The two hospitals involved in the project as sites of fieldwork will be immediate beneficiaries of the project. UCLH and St George’s will gain direct insights into the way their wards work and how agent paths form through the wider hospital system. They will learn the likely exposure and risk of pathogen transmission in their specific case emanating from hospital design. Through our direct and active involvement of Public Health England (PHE) as a collaborative partner and external consultant (advising on research design, supporting the project, leading on risk modelling), the project will be in a position to feed relevant findings into decision making processes and policies.

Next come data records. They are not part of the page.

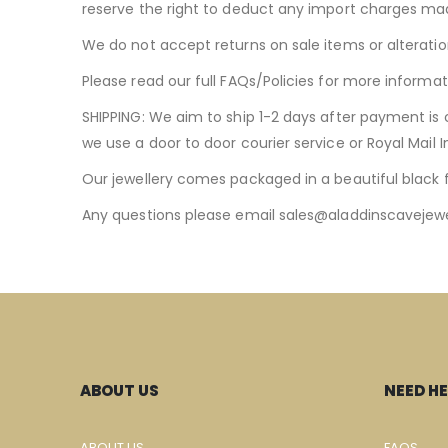
reserve the right to deduct any import charges ma
We do not accept returns on sale items or alteratio
Please read our full FAQs/Policies for more informat
SHIPPING: We aim to ship 1-2 days after payment is 
we use a door to door courier service or Royal Mail 
Our jewellery comes packaged in a beautiful black 
Any questions please email
sales@aladdinscavejewe
ABOUT US
NEED HE
ABOUT US
FAQS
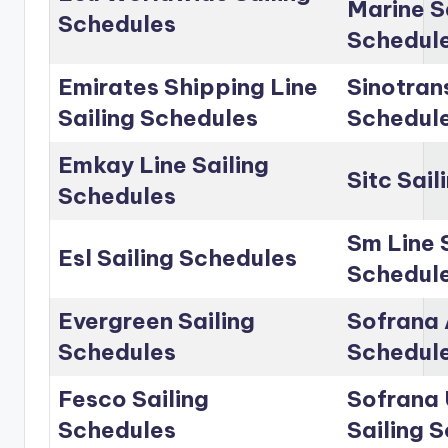
Marine S
Schedules
Schedul
Emirates Shipping Line
Sinotrans
Sailing Schedules
Schedul
Emkay Line Sailing
Sitc Sai
Schedules
Sm Line 
Esl Sailing Schedules
Schedul
Evergreen Sailing
Sofrana 
Schedules
Schedul
Fesco Sailing
Sofrana 
Schedules
Sailing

Potential outputs with real impact could include better infection control by design, releasing the benefits of understanding the complexity of the ‘whole system’ view of a hospital’s people and movement paths, reduction in AMR transmissions and doing all of this in a cost-effective way. The team anticipates that its findings will apply to other hospitals as well.

As a short project, this proposal is not likely to fully establish the impact of design perspectives to tackle AMR, but it will provide an excellent starting point for further conversations with PHE and other NHS partners. In addition to providing insights in its own right, collaboration will continue through potential future grant applications, thus furthering policy impact, such as testing design interventions.

AMR and how to combat the increasing problem of resistance is a topic that is of general interest to the public due to widespread public health implications. Most people will have had infections and antibiotic prescriptions in their life, so this will have direct relevance for many people, who might be able to imagine what would happen if antibiotics stopped working. We aim to raise the profile of the role of architectural design in AMR in general, as well as infection control in particular, by making the public aware of its impact.